To be awarded punitive damages, a California plaintiff must therefore prove by clear and convincing evidence that the defendant is guilty of oppression, fraud, or malice. The evidence must prove that the defendant guilt as to oppression, fraud, or malice has a high probability of being true.

Finally, it is worth noting that punitive damages are not awarded without actual damages. For example, suppose that there is a minor rear-end motor vehicle accident, and the defendant acted with incredible intentional malice in striking the plaintiff’s vehicle from the rear. If the plaintiff was not harmed, however, and if there are no actual damages, then no punitive damages will be awarded either.

So, what exactly does oppression, fraud, and malice mean when it comes to punitive damages?

Under section 3294(c), the statute clarifies each of these terms.

- Oppression is conduct that subjects a person to cruel and unjust hardship in willful and conscious disregard of their rights.

- Fraud is intentional misrepresentation, deceit, or concealment of a material fact with the intention to deprive another person of their property or legal rights, thus causing the plaintiff’s injuries.

- Malice is conduct intended to cause the plaintiff injury or conduct that is carried out with a willful and conscious disregard of other people’s rights and/or safety.

Generally speaking, the simplest way to access punitive damages in a California personal injury case is when the defendant has committed an intentional tort against the plaintiff.

Intentional acts against the plaintiff by the defendant, such as assault and battery, for example, or sexual harassment, or other such acts may qualify depending on the circumstances surrounding said acts.

Alternatively, motor vehicle accident claims involving a defendant that was driving under the influence of drugs or alcohol may also entitle the plaintiff to punitive damages.

As per the court’s judgment in Taylor v. Superior Court of Los Angeles (1979), a plaintiff may be entitled to punitive damages recovery when the defendant voluntarily intoxicates themselves with drugs or alcohol knowing beforehand that they will be driving later.
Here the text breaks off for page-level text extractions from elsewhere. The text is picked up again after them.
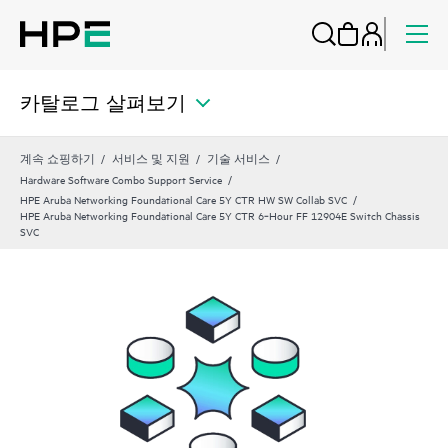
카탈로그 살펴보기
계속 쇼핑하기
서비스 및 지원
기술 서비스
Hardware Software Combo Support Service
HPE Aruba Networking Foundational Care 5Y CTR HW SW Collab SVC
HPE Aruba Networking Foundational Care 5Y CTR 6‑Hour FF 12904E Switch Chassis
SVC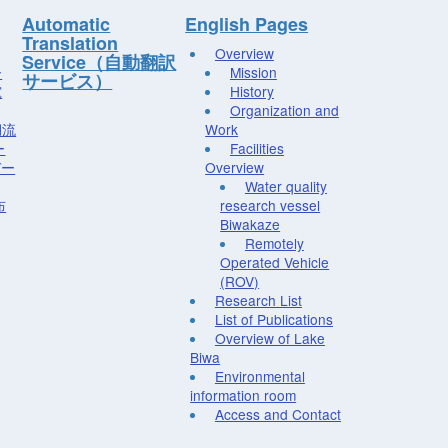
Automatic
English Pages
Translation
Overview
Service（自動翻訳
ー
Mission
サービス）
究
History
Organization and
湖流
Work
ー
Facilities
デー
Overview
Water quality
布
research vessel
Biwakaze
Remotely
Operated Vehicle
(ROV)
Research List
List of Publications
Overview of Lake
Biwa
Environmental
information room
Access and Contact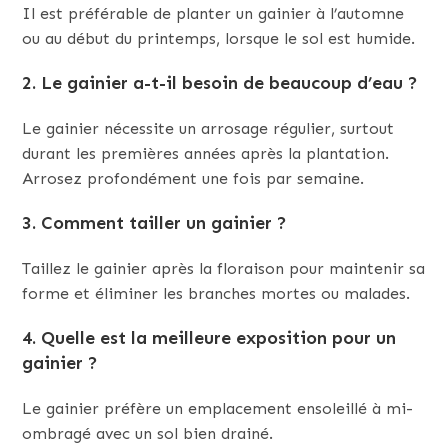
Il est préférable de planter un gainier à l’automne
ou au début du printemps, lorsque le sol est humide.
2. Le gainier a-t-il besoin de beaucoup d’eau ?
Le gainier nécessite un arrosage régulier, surtout
durant les premières années après la plantation.
Arrosez profondément une fois par semaine.
3. Comment tailler un gainier ?
Taillez le gainier après la floraison pour maintenir sa
forme et éliminer les branches mortes ou malades.
4. Quelle est la meilleure exposition pour un
gainier ?
Le gainier préfère un emplacement ensoleillé à mi-
ombragé avec un sol bien drainé.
Though the defendant need not have intended to cause an automobile accident, the intention to consume drugs or alcohol and thus become intoxicated, while intending also to later operate a vehicle, demonstrates malice. Punitive damages may therefore be available against the driver in such circumstances.

As many accidents are caused by intoxicated drivers (not just illicit drugs, or alcohol, but also by negligent drivers who have taken medication that impairs their ability to safely drive), the availability of punitive damages liability in such cases may help boost the value of a significant number of motor vehicle accident claims. If you have been in a motor vehicle accident, it behooves you to consult with a skilled personal injury attorney who will assess the possibility of punitive damages recovery in your case.

Calculating Punitive Damages

If the plaintiff successfully recovers punitive damages, then the jury will determine the punitive damages award. The jury must decide on a punitive damages award that has a reasonable relation to the injury. This is a subjective matter, to a degree, but the law limits the ratio of punitive damages to nine times the actual damages. Of course, in practice it is quite rare for punitive damages to be awarded at such a high ratio.

Wealth is a consideration in determining what constitutes a reasonable punitive damages award. If the defendant is wealthy, then the jury may inform their punitive damages award based on this wealth assessment. Why does the defendant’s wealth matter? Remember, punitive damages is meant as a punishment inflicted on the defendant so as to discourage such behavior. If a defendant is inflicted with low punitive damages relative to their wealth, then the punitive damages will not have the same effect in terms of discouraging similar future behavior. This has special importance with regard to corporate defendants.

This wealth consideration is also why it is not uncommon to hear about lawsuits against businesses where the plaintiff wins a massive damages recovery. A wealthy corporate entity must be hit with a significant punitive damages award in order to seriously discourage similar future behavior. Were the punitive damages award less significant, then the business might continue as before.